On Feb 21, 8:29 am, garri... at gmail.com wrote:
> While creating a log parser for fairly large logs, we have run into an
> issue where the time to process was relatively unacceptable (upwards
> of 5 minutes for 1-2 million lines of logs). In contrast, using the
> Linux tool grep would complete the same search in a matter of seconds.
>
> The search we used was a regex of 6 elements "or"ed together, with an
> exclusionary set of ~3 elements.

What is an "exclusionary set"? It would help enormously if you were to
tell us what the regex actually is. Feel free to obfuscate any
proprietary constant strings, of course.

> Due to the size of the files, we
> decided to run these line by line,

I presume you mean you didn't read the whole file into memory;
correct? 2 million lines doesn't sound like much to me; what is the
average line length and what is the spec for the machine you are
running it on?

> and due to the need of regex
> expressions, we could not use more traditional string find methods.
>
> We did pre-compile the regular expressions, and attempted tricks such
> as map to remove as much overhead as possible.
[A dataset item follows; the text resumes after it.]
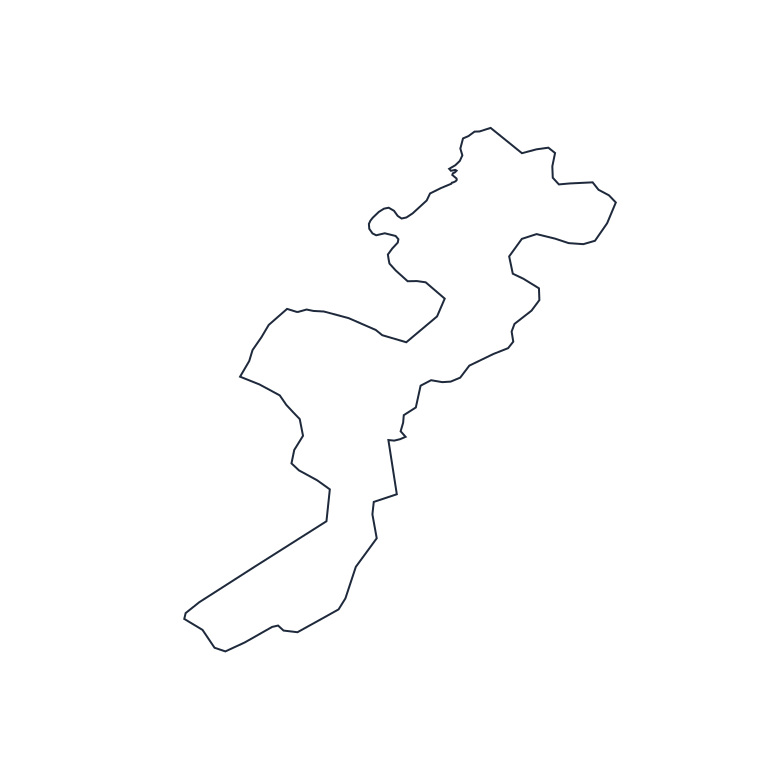 Bomadi, Delta, Nigeria, rotated 59°
{"feature_id": "59680162B43870676483034", "entity_name": "Bomadi", "entity_type": "district", "adm_level": 2, "iso_a3": "NGA", "parent_name": "Nigeria", "parent_adm1": "Delta", "projection": "equal_earth", "projection_center": [5.801, 5.229], "detail": "fine", "context": "isolated", "style": "outline", "palette": "slate", "viewbox_px": 768, "rotation_deg": 59, "n_neighbors": 0, "source": "geoboundaries", "source_scale": "gbopen_adm2", "svg_char_len": 1915}
<svg xmlns="http://www.w3.org/2000/svg" viewBox="0 0 768 768"><g transform="rotate(59 384 384)"><path d="M553.8,539.0L547.9,527.5L526.2,502.3L512.5,469.7L489.8,461.1L479.8,453.5L485.1,429.8L434.3,409.1L437.8,404.4L439.6,398.6L440.4,392.7L433.1,394.1L427.0,387.5L420.9,383.1L420.5,368.8L404.3,353.5L405.0,341.7L412.4,333.1L416.3,325.6L417.8,315.4L412.2,301.4L414.6,274.8L417.2,259.2L414.3,251.4L404.8,247.6L399.7,241.2L397.1,219.8L392.1,207.6L381.8,201.9L365.6,210.3L355.8,216.8L339.1,211.0L330.6,191.1L334.1,176.0L347.5,162.5L358.4,153.1L366.8,141.1L369.9,129.4L361.1,109.9L347.8,91.8L338.1,94.0L328.0,100.1L318.6,101.3L307.6,121.8L303.0,131.3L294.1,133.1L284.1,127.6L274.1,118.4L266.1,121.4L261.4,132.4L257.2,146.9L219.4,160.7L216.7,172.1L214.3,176.4L215.0,183.9L214.2,189.8L221.5,197.3L228.4,199.1L231.8,204.1L233.2,210.1L233.1,217.3L235.7,216.8L237.2,212.6L238.5,211.9L239.1,214.1L238.9,216.5L240.0,217.8L245.2,216.0L246.5,216.5L247.1,218.1L246.9,220.6L246.4,222.2L247.0,223.2L245.4,234.1L244.4,246.4L248.7,252.9L252.5,271.6L252.8,279.0L251.2,283.7L247.0,285.7L240.7,286.2L235.3,289.2L233.7,293.7L233.8,299.8L235.7,308.1L237.0,311.5L239.0,314.5L243.4,316.7L249.0,316.3L252.5,314.1L255.2,305.7L260.2,300.7L263.1,297.8L267.3,297.1L269.9,299.4L272.1,307.1L275.0,314.0L280.5,316.2L283.6,317.3L292.7,315.5L308.1,310.8L312.7,302.8L318.3,295.9L342.1,288.0L353.4,303.7L359.7,343.4L341.2,360.4L333.5,363.2L309.3,380.4L290.9,398.2L285.0,406.9L280.3,412.0L277.9,420.7L277.1,421.8L269.7,428.4L274.0,452.4L280.8,465.0L287.2,479.2L294.9,487.7L303.6,503.6L320.2,491.0L340.1,479.2L351.6,478.5L361.5,476.4L370.7,474.3L386.7,480.1L394.3,494.9L404.4,504.2L414.2,501.4L432.1,490.9L446.4,484.7L472.0,504.0L474.0,588.7L475.9,654.7L478.2,672.0L482.5,676.2L501.3,666.2L522.8,665.1L531.5,657.7L533.8,636.6L534.6,605.0L536.5,599.2L543.6,597.1L552.2,586.0L553.4,552.2L553.8,539.0Z" fill="none" stroke="#1e293b" stroke-width="2"/></g></svg>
map is a built-in function, not a trick. What "tricks"?

>
> With the known limitations of not being able to slurp the entire log
> file into memory, and the need to use regular expressions, do you have
> an ideas on how we might speed this up without resorting to system
> calls (our current "solution")?

What system calls? Do you mean running grep as a subprocess?

To help you, we need either (a) basic information or (b) crystal
balls. Is it possible for you to copy & paste your code into a web
browser or e-mail/news client? Telling us which version of Python you
are running might be a good idea too.

Cheers,
John